Agora observando a minha historia e comparando com a de outros amigos negros de diferentes nações do continente americano, se observa a grande dificuldade de saber sua origem mais próxima, no meu caso, recente mente ganhei uma foto do meu avô paterno Benedito Carvalho dos Santos, foi aí que descobri uma parte do meu rosto, mas do meu lado materno não existe a informação de pelo menos quem seria a minha avó. Mais eu não sou um caso à parte! A maioria dos meus amigos negros não conseguem dar informações da sua parentela, o máximo que conseguem chagar é até seus avós. Isso se deve ao desarraigo familiar produzido pela escravidão nas Américas.

Nossos ancestrais nos deixaram heranças importantíssimas tanto material como imaterial.

Voces já imaginaram… o que seria do Brasil  e as Américas sem a presença histórica do negro? Você já imaginou o Brasil sem Samba, capoeira, jongo, feijoada, acarajé etc…? Indo mais além, imaginem as três Américas sem negros, não dá para imaginar né? Só um vazio sem fim. Isso se chama identidade! Não há forma de ser sem a identificação de origem.

A grande incógnita de tantas outras que nós negros carregamos na nossa vida, é a dificuldade de entender quem somos realmente. O roubo histórico material e imaterial produzido pelo tráfico negreiro nas Américas é impossível de reparar.

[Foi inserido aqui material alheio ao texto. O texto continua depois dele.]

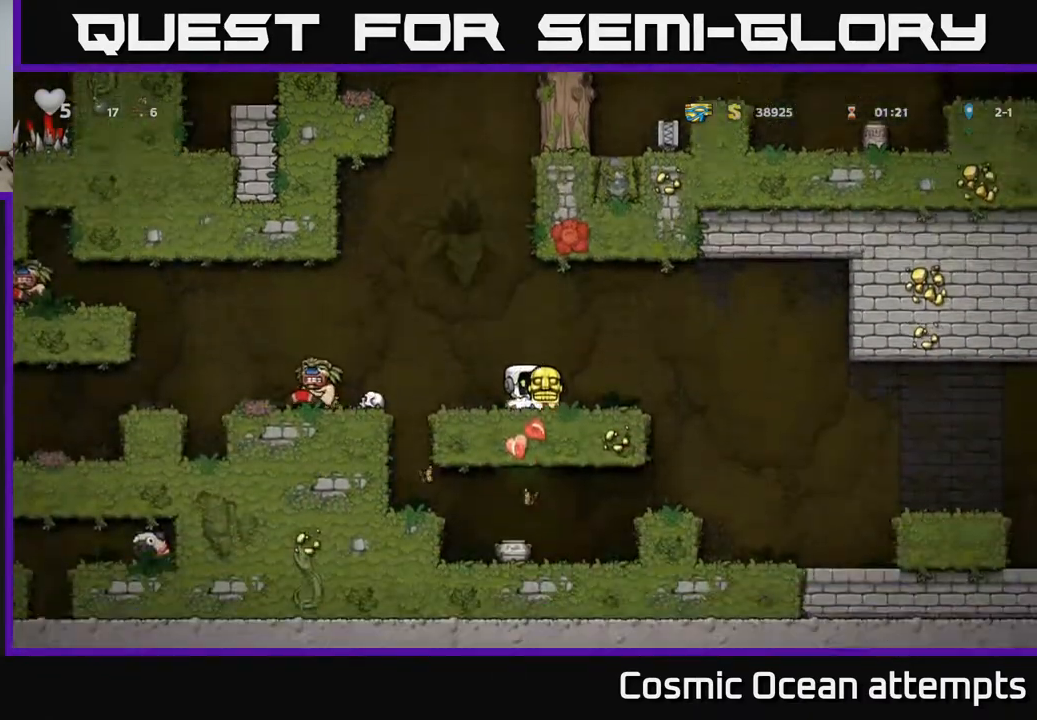
{"buttons": [], "right_stick": "center", "events": [[17, "DPAD_LEFT", "down"], [100, "X", "down"], [133, "DPAD_LEFT", "up"], [167, "X", "up"], [200, "DPAD_RIGHT", "down"], [267, "DPAD_RIGHT", "up"]]}
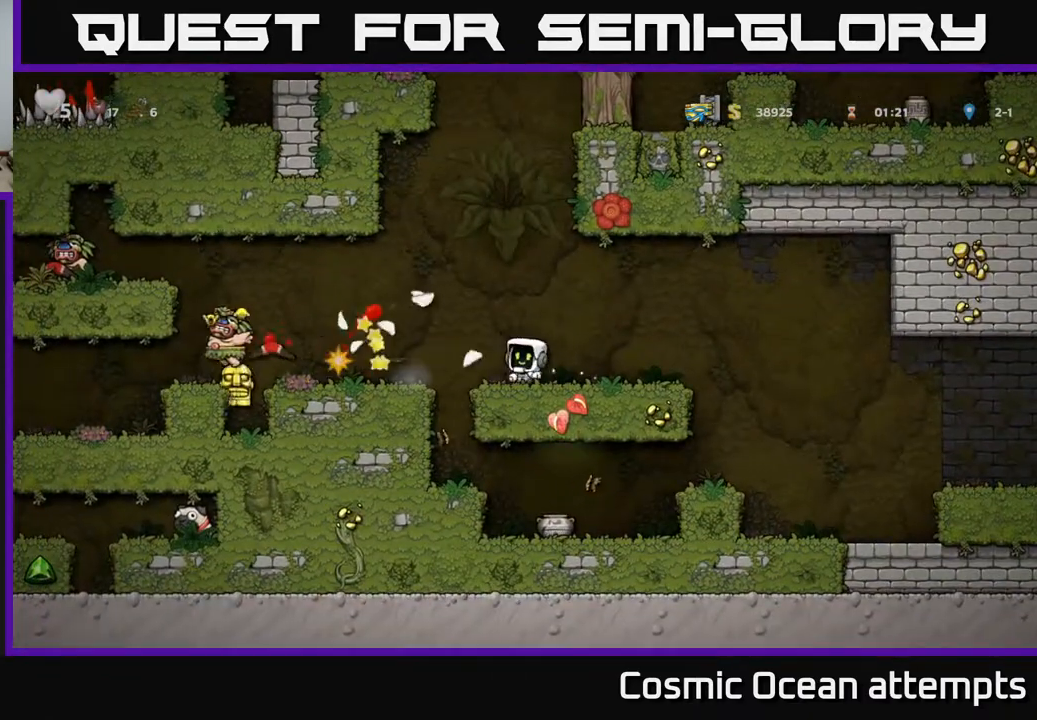
{"buttons": [], "right_stick": "center", "events": [[33, "A", "down"], [50, "DPAD_LEFT", "down"], [167, "A", "up"], [467, "DPAD_LEFT", "up"]]}
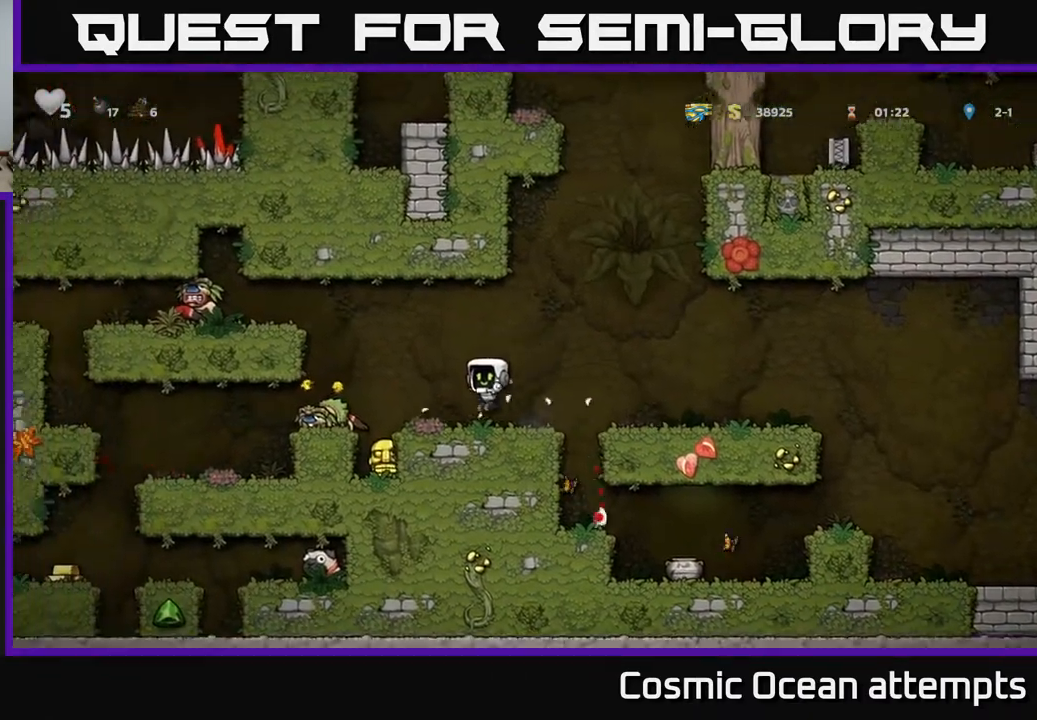
{"buttons": [], "right_stick": "center", "events": [[217, "DPAD_LEFT", "down"], [233, "X", "down"], [367, "X", "up"], [417, "DPAD_LEFT", "up"]]}
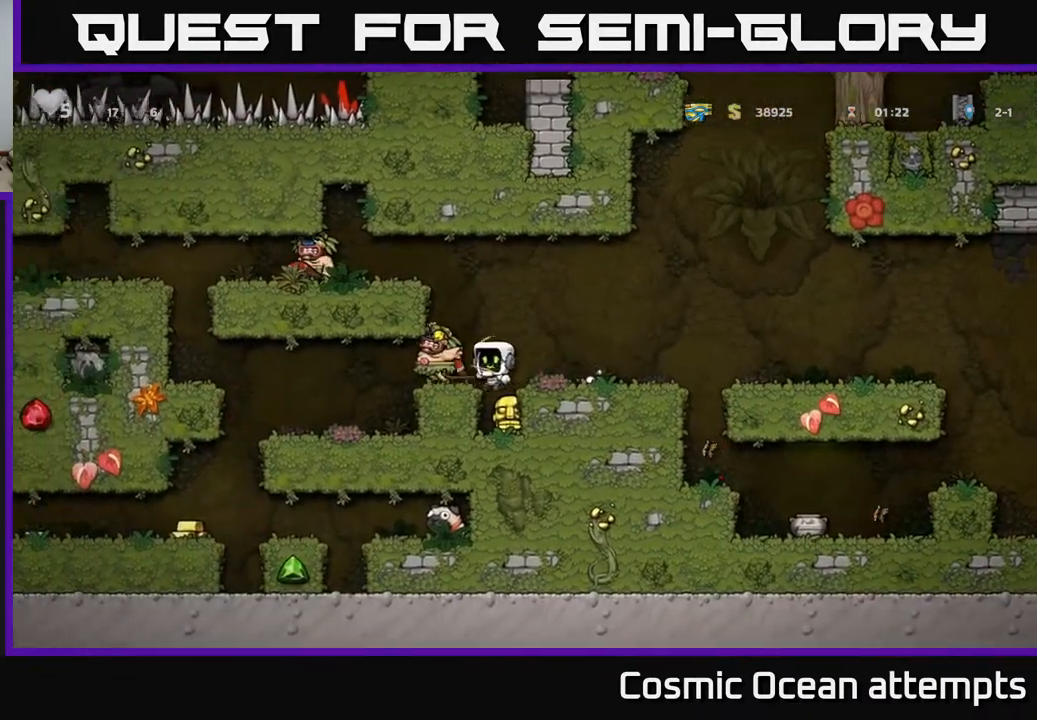
{"buttons": ["A"], "right_stick": "center", "events": [[433, "A", "down"]]}
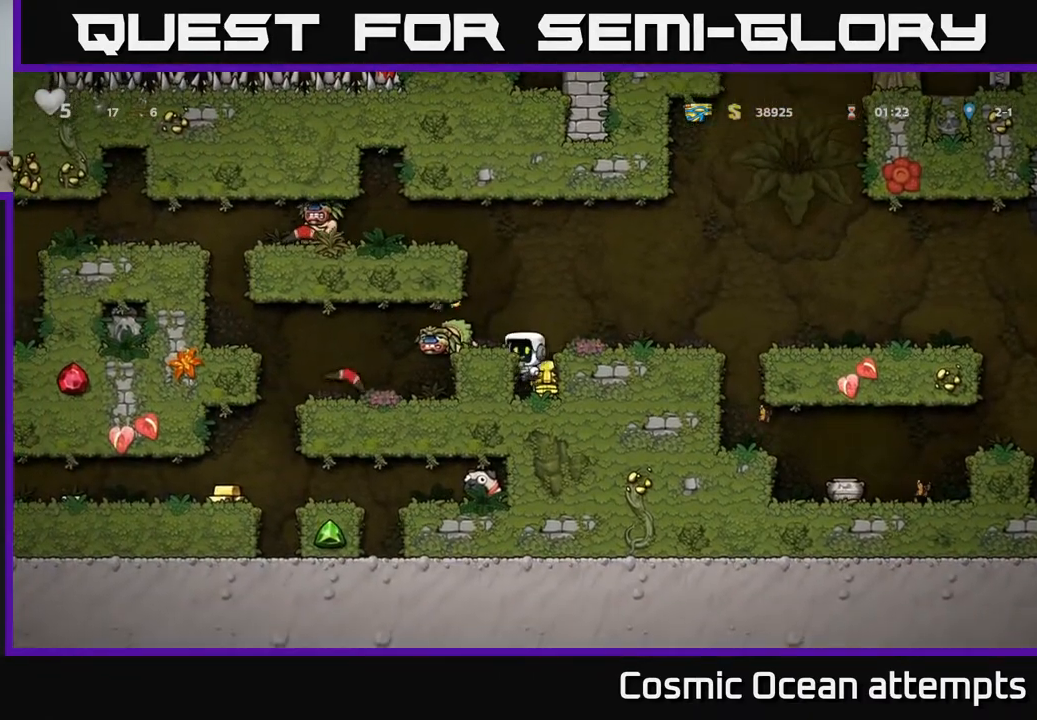
{"buttons": [], "right_stick": "center", "events": [[50, "A", "up"], [67, "DPAD_LEFT", "down"], [133, "DPAD_LEFT", "up"], [233, "X", "down"], [317, "X", "up"]]}
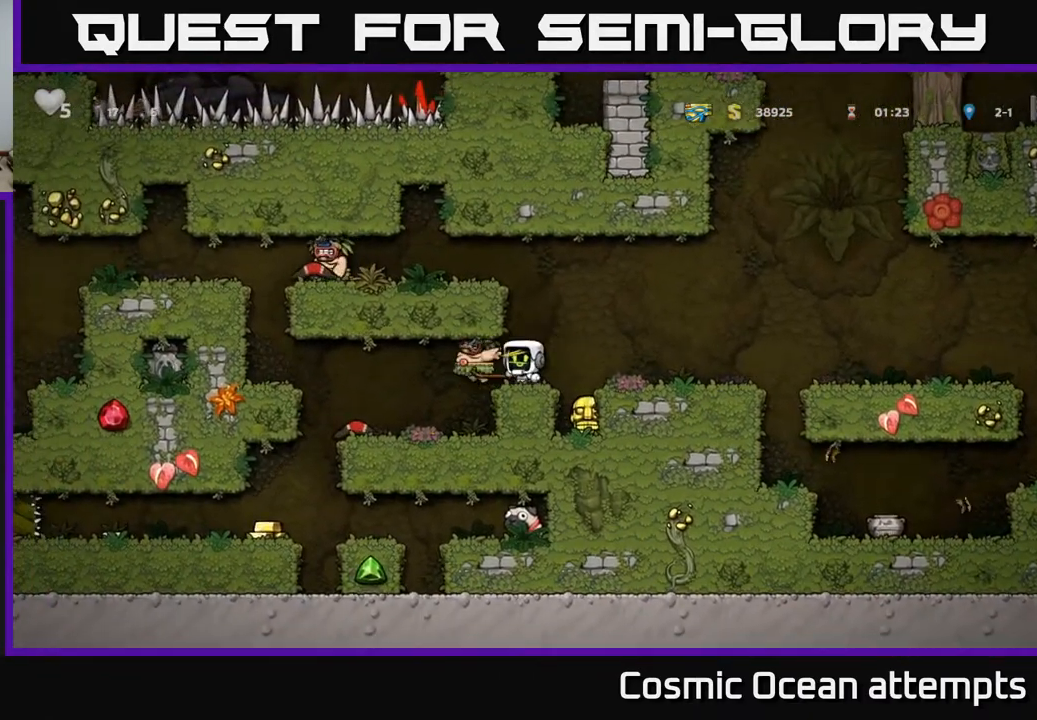
{"buttons": [], "right_stick": "center", "events": []}
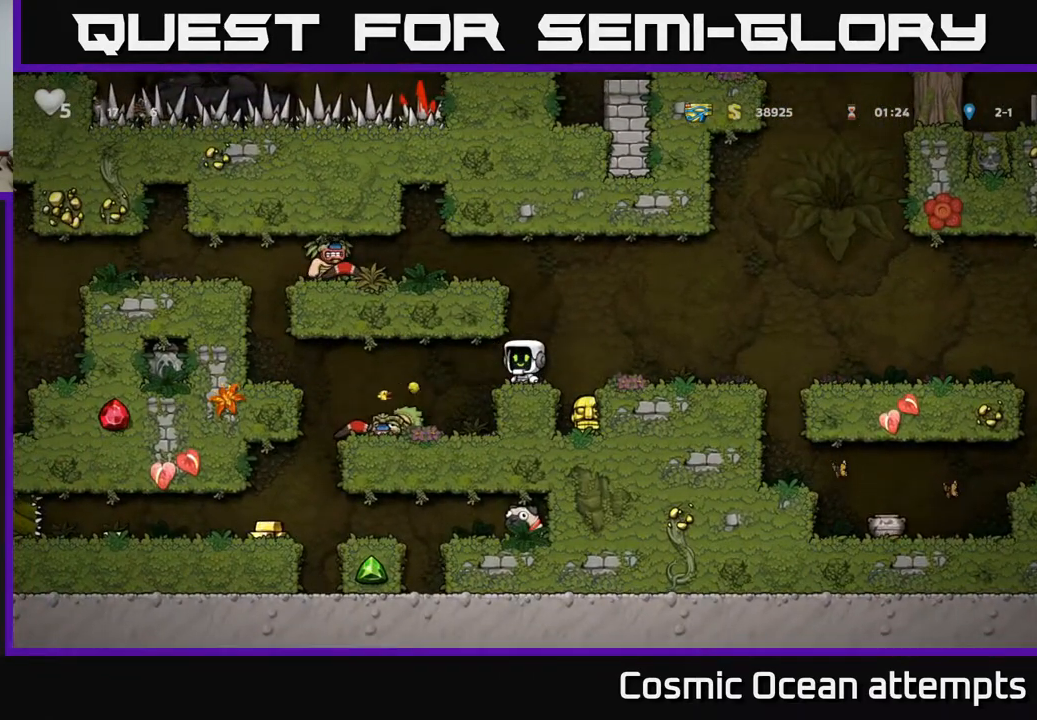
{"buttons": [], "right_stick": "center", "events": [[183, "DPAD_LEFT", "down"], [300, "X", "down"], [333, "DPAD_LEFT", "up"], [383, "X", "up"]]}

Você nunca se perguntou, o que seria do negro sem a sua imaterialidade? Existe 3 sem 2? Sem a sua cultura e sem o conhecimento da sua religião, não existe o negro.

Axé

Orummila awo  Iboru Orummila awo Iboya Orummila awo Ibosese

Bruca Manigua

Bruca Manigua

Bruca Manigua (Clelson Carvalho) é brasileiro, tem 43 anos e é Cozinheiro, Dançarino e Fotógrafo. Seu estilo de fotografia é a fotografia em preto e branco.  Bruca trilhou por diversos caminhos na vida até chegar aqui, Psicologia, gastronomia, dança, teatro e a fotografia chegou na minha vida de uma forma incomum, como uma impaciência inconsciente de expressar tudo que os seus olhos registravam. Nunca foi a uma escola de fotografia, tudo que aprendeu foi por instinto, lendo livros de arte e fotografia e conselhos de colegas mais experientes. Não se considerava fotógrafo até 2 anos atrás, quando a ficha caiu! Em 2018 participou de um concurso on line de fotografia -  o 35awards na Rússia -  e ficou entre os 20 melhores fotógrafos brasileiros que participaram do concurso com uma foto publicada no livro do próprio concurso. Em 2019 está entre os 300 melhores fotógrafos brasileiros do concurso com 3 fotografias publicada no livro do concurso.